Ces démonstrations de tendresse toujours indissociables de fulgurances ultra-violentes, sont toujours maladroites dans les films de Kitano. Ainsi que le souligne Hasumi, l’amour dans ceux-ci a « toujours un défaut, une insuffisance ». La réponse du réalisateur, sur la nécessité, pour construire un récit, de noyauter les relations amoureuses par le biais d’un handicap ou de la maladie, en l’absence de traumatismes sociaux au Japon à l’image de la guerre du Vietnam pour le cinéma américain, anticipe son implication quelques années plus tard, dans sa relecture du sublime Zatoichi. Rétroactivement et si cela était vraiment nécessaire, on mesure encore plus la réussite de ce film populaire, à la croisée du cinéma d’auteur et du cinéma commercial, mais surtout de toutes les volontés de Kitano : son « démon comique » y cotoie un certain respect pour les traditions japonaises, son personnage et sa physionomie y sont tournés en dérision, son handicap est source de violence et de tendresse dans une même mesure. Il apparaît étonnant de constater au final, à quel point le personnage du sabreur aveugle colle au portrait de Kitano qui nous est offert ici.

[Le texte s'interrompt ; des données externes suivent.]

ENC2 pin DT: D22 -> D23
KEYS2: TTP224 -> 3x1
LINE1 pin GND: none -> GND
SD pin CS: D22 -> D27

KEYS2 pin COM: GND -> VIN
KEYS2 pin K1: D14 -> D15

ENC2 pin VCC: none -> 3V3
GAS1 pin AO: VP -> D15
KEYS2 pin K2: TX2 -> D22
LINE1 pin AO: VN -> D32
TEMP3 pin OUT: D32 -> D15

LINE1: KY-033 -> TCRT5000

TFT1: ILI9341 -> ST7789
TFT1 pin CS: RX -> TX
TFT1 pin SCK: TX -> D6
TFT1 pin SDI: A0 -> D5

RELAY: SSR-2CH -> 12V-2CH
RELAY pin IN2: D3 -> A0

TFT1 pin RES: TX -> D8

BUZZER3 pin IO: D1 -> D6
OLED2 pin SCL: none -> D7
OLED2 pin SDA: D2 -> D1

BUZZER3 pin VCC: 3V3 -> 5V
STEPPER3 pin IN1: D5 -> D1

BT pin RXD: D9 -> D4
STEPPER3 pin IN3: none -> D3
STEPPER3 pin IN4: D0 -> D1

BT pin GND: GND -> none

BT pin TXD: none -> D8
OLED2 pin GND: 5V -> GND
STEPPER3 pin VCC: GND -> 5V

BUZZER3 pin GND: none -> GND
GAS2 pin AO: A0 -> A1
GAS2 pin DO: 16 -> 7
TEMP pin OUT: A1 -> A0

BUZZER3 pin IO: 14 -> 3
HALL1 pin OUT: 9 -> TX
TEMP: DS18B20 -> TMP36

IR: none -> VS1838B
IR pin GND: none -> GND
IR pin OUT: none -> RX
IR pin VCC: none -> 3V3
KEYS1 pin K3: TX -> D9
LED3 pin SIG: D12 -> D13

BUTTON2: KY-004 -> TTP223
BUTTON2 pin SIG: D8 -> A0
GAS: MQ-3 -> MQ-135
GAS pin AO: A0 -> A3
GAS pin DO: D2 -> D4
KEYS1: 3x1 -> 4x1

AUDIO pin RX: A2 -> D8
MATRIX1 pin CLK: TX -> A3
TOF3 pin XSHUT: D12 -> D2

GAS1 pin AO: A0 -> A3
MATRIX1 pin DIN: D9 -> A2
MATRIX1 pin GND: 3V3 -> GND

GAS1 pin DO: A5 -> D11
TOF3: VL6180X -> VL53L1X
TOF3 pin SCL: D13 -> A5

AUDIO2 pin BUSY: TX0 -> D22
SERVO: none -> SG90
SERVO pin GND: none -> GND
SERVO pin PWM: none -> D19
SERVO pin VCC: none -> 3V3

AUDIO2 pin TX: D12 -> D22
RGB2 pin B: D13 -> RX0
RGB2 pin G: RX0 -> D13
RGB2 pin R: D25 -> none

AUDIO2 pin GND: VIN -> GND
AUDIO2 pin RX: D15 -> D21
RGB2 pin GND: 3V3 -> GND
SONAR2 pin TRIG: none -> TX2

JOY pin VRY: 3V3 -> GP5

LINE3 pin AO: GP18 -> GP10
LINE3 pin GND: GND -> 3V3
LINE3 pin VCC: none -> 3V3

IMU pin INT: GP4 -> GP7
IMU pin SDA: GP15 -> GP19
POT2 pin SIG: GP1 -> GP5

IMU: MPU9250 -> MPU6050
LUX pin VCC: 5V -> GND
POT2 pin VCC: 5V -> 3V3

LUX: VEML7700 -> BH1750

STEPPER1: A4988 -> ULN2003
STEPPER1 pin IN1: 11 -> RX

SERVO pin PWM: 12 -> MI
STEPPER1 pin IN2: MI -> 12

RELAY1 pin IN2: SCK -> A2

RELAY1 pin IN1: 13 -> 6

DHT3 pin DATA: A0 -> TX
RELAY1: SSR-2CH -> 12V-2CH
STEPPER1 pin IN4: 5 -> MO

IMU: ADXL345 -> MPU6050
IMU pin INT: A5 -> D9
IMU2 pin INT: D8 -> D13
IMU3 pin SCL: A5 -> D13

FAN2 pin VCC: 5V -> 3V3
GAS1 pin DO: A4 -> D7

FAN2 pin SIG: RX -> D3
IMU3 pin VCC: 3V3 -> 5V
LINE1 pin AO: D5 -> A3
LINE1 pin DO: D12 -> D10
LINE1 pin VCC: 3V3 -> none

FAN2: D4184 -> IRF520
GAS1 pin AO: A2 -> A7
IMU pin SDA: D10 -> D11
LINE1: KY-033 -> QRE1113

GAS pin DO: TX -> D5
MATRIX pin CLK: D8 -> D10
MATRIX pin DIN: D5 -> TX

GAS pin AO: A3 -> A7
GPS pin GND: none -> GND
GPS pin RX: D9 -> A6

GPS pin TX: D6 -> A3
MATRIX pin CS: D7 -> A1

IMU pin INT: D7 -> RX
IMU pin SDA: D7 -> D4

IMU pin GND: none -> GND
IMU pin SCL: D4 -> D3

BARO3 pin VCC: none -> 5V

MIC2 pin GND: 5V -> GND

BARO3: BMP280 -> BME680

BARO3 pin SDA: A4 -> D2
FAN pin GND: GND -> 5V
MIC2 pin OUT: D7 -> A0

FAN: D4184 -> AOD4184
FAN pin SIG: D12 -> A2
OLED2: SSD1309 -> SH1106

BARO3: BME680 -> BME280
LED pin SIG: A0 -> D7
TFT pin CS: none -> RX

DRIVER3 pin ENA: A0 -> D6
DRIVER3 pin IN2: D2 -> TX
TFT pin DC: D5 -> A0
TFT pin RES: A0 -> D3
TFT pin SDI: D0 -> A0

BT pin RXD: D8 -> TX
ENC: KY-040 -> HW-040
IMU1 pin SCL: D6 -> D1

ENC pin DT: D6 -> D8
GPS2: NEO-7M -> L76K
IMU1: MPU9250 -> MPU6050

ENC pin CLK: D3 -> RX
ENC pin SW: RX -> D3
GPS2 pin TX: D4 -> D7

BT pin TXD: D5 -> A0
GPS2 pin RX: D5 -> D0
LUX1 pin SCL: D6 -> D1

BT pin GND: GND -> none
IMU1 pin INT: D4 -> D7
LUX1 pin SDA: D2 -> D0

Beaucoup d’autres aspects de Takeshi Kitano sont abordés au cour de cette rencontre en plusieurs parties, qui se déroule tour à tour dans le bureau de Hasumi, dans un studio de télé, dans l’auditorium où Kitano vérifie le montage son de L’Eté de Kikujiro - alors en cours de finition - ou dans l’immeuble d’une chaîne de radio. Il convient de vous laisser les découvrir, car tous donnent envie, et ce d’autant plus qu’ils sont illustrés par des morceaux de choix de sa filmographie en tant que réalisateur, de se replonger dans l’univers de Kitano. Je soulignerais juste un dernier point, afin de souligner la réussite que représente ce témoignage pudique apporté par Jean-Pierre Limosin. Kitano caresse en effet l’idéal, d’un film tellement épuré qu’il serait articulé autour d’une dizaine de diapositives. L’interview menée par le Directeur de l’Université de Tokyo ressemble à cette volonté, car ses questions, courtes et précises, sont tellement bien pensées, qu’elles débouchent sur un portrait complet de l’homme Kitano, avec une économie de mots époustouflante. Un documentaire réussi se doit d’être à l’image de son sujet ; et celui-ci l’est, parfaitement.

Lire aussi :
- l’article d’Aka6T sur L’Eté de Kikujiro
- l’article d’Aka6T sur Dolls
- l’article de Zeni sur Zatoichi

Takeshi Kitano, l’imprévisible est disponible en DVD chez mk2 éditions depuis le 11 mai dernier, dans la collection « Cinéma, de notre temps ». Le documentaire (68’), tourné en 16 :9, est présenté au format 4 :3 mais la copie est suffisamment propre pour que cela ne constitue pas un défaut. En guise de suppléments, la bande-annonce de la collection dirigé par Janine Bazin et André S. Labarthe (4’26’’), avec des images des films HHH, Portrait de Hou Hsiao-Hsien, Abel Ferrara, Not Guilty, Takeshi Kitano, l’imprévisible, Catherine & Co., Oliveira l’architecte, Eric Rohmer, preuves à l’appui, Shohei Imamura, le libre penseur, Abbas Kiarostami et Aki Kaurismäki. (Remerciements à Alexandre Jalbert.)